#breadway #retail #fmcg #packaging #byMAISON
The success of packaging projects is often based on close collaboration with the printer and the overall consistency and quality of all the processes we have managed. Indeed, the journey of our crisp packaging started at displays and test prints, continued through the photo studio, the printer and ended up on the shelves of your favourite outlets and on your desk.
Breadway is a Czech bakery company that artfully combines honest tradition and modern technological processes. It is currently a supplier of frozen bakery products to the Czech pre-shops of the Lidl, Tesco and Kaufland chains, where the products are baked and sold fresh. Since 2019, they have also been supplying the outlets with ready-packed products, with the packaging de-signing of which they asked us to help them.

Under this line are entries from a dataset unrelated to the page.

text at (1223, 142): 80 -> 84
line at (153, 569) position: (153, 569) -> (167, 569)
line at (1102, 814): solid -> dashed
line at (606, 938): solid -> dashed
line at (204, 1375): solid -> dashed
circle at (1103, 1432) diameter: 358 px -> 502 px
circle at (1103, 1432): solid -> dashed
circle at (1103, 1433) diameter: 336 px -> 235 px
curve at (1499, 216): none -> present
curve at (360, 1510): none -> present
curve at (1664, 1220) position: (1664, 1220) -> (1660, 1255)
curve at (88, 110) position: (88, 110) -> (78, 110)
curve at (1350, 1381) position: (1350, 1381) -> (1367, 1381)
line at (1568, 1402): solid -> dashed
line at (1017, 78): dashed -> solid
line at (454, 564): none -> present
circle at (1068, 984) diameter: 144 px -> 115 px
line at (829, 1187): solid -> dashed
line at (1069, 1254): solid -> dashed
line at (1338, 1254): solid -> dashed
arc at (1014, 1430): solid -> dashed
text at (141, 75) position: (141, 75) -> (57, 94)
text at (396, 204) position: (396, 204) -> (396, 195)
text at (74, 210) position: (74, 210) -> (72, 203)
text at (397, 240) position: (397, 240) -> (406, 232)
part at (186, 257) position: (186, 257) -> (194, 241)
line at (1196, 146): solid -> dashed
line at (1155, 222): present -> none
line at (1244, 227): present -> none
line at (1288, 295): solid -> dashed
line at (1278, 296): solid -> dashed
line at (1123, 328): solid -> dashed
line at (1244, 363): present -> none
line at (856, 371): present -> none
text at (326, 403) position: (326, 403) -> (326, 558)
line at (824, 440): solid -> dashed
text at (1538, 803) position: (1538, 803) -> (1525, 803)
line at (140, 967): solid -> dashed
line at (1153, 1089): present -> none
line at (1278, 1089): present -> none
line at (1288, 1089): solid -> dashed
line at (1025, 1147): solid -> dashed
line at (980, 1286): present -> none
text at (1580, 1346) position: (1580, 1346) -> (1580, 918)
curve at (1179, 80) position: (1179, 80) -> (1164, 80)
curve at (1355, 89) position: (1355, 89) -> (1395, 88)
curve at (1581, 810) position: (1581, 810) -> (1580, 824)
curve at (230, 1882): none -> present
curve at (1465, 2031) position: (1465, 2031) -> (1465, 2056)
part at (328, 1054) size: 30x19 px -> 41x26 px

The complex packaging assignment kicked off a long-term cooperation
After previous collaboration, the client approached us with a packaging redesign for sliced breads. Having experienced the specific requirements and technological limits of printing from past collaborations, we knew that the work on the new packaging didn’t just stop at a pretty and functional design. In order to achieve the client’s and our absolute satisfaction, we managed this complex packaging job from graphic design through photography, DTP preparation to supervision and debugging directly at the printer. This is how a long and intensive cooperation with the Breadway brand was established.
The task was to create new packaging for all products in variants specifically for Lidl and Kaufland. The requirement, which determined the direction of the entire design process, was that the larger area of the packaging had to remain transparent. With regard to the material and type of printing, flexo printing was the obvious choice.
What we had to decipher before the first design
Prior to the redesign, the packaging for Kaufland was vertically split into a clear and a printed section, which caused problems in the print shop with uneven winding of the packaging on the roll and subsequent deformation. This problem was solved by applying varnish to the uncoated part to even out the thickness of the packaging surface. The redesign solved this problem by inserting a horizontal strip across the entire width of the packaging, which carries the colour code of the product and also compensates for the difference in height between the printed and clear material to avoid errors in printing. In the case of the adaptation of the design for Lidl, aware of the limitations, we went a completely different route and the dominant feature of the packaging is a shield set in the centre.
As we redesigned all the packaging, we had a freer hand in creating the function and role of the packaging in detail, but also in the context of the whole range. Products vary in width or height, so we needed to place graphic elements on the same level everywhere to unify the product line on the shelf, in the catalogue or on the web.
Our versatility as added value
As part of the packaging design, we also created the product photos in-house, these were part of the packaging design as per the brief. Not only that, the photos are still used today in the company’s internal presentations, on the web or in catalogues. On this occasion, we also created image shots, which the company also used.
After each major step, we created test mock-ups, on which we tried to fine-tune the content and composition part of the design. We had to reckon with the deformations of the cover and think about the visibility of the different elements and the logo. Throughout the entire duration of this packaging job, we regularly consulted with our print data specialist and the printer, which we jointly chose with the client. We thus eliminated shortcomings and knew what limits the printing technology, material or inks presented.
We fine-tuned it in print
In printing, we used the maximum number of colors that flexo printing technology allows. The primary colour of the packaging is black, we had to create this by double-coating the ink to achieve a perfect deep black. Since we were printing on transparent material, it was obviously necessary to underprint the entire graphic in white as well.
The client wanted to make sure that the project would be completed successfully with the final production of the cover at the printer. Even the best graphic packaging design can fail at this stage. Breadway therefore entrusted us with expert print supervision. We thus handed over the finished packaging to the customer as a result of our comprehensive and extensive work. The client’s investment in the last stage of the process was returned to him in the form of 100% satisfaction with the final result.
Such a comprehensive and long-term packaging cooperation makes both us and the client happy, because we can guarantee the jointly intended result. The client is satisfied with the efficiency, quality and consistency of the processes that we solve for him. As the supplier who manages and oversees the entire process, we are satisfied that we can be absolutely identified with the outcome for which we are responsible.